Sunday morning, so we are expecting nothing to be open. We are in luck, there is a fair in the square at the town of Rakovnik. It is cold and overcast, which rather takes the fun out of ‘ fun fair ‘. To compound things there is just one place open for coffee, a SPORTS BAR! If you were looking for something or somewhere to illustrate Sunday morning melancholia you are spot on. It does have a first for me – a live horse merry-go-round. Esther claims they are a things from her East German childhood. The animal lobby would be on them in seconds in the UK.
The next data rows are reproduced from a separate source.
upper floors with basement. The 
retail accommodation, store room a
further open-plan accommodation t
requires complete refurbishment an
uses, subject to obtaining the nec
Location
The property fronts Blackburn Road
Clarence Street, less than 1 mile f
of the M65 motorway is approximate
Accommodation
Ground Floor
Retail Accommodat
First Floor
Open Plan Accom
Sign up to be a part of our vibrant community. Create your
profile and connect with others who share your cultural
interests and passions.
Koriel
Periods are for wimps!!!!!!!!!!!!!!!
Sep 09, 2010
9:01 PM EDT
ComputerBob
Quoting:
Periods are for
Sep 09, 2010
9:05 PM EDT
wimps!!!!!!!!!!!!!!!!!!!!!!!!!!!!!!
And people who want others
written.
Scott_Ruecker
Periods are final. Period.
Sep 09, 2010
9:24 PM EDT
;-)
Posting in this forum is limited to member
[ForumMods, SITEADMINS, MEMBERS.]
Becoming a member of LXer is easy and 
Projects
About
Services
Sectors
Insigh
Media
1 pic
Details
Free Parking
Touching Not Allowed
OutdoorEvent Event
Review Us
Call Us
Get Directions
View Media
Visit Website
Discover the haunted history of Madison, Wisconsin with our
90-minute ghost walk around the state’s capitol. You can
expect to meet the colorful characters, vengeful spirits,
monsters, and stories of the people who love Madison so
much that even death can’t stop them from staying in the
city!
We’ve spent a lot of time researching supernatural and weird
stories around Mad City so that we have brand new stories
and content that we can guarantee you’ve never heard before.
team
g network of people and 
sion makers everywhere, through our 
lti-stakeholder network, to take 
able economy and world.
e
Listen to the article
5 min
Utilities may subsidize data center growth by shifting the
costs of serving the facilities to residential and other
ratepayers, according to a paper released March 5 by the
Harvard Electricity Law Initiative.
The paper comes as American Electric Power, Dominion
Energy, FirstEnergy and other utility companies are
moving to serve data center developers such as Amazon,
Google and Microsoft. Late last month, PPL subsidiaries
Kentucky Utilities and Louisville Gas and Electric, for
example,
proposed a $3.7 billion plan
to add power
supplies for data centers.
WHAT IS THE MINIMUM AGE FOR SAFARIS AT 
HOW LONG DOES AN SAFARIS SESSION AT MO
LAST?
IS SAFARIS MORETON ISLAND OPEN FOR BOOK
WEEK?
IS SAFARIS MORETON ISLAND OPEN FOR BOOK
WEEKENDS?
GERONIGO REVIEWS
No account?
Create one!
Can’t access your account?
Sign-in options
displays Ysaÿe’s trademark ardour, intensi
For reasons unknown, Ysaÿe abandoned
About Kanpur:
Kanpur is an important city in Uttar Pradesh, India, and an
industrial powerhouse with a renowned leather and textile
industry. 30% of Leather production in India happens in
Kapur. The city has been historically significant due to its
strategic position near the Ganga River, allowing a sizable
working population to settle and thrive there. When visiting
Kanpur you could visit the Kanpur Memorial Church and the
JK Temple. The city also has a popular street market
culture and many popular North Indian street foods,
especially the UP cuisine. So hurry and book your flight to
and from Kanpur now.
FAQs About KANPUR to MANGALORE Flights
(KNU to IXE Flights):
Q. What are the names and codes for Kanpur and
It is a day that warms just in time for the really steep climbs. Off with the gillet, the arm warmers and by mid afternoon it is hot. We stumble across a wonderful hotel in the village of Radnice. It is run by a Dutch lady and her Czech husband – find it on the WWW. if you want a retreat from Prague.
We are on our way to friends in Plzen (Pilsen). ” You won’t find the house “, which is always a challenge we like to accept. I always find dialling in an address to the gps a mixture of joy, amazement and suspicion. They know where you live, and that data base is on my handlebars. We had met Tomas years ago on a winter holiday here. I had bought a photography book and tracked down the photographer, Bohdan Holomicek ( have a look at some great photography! ). Tomas is his son and a good photographer himself.
The gps is spot on. Hurrah to St. Garmin on high, the route was a maze. We are greeted with big smiles and a well stocked fridge. Today we climbed 1,100m and did over 100Km and the foot feels good today. We are back on the road and loving most of it. We have been lucky with the wind, lucky with the sun and our late summer tans. You get lucky if you get out, even if you end up spending just five minutes in a thousand cathedrals.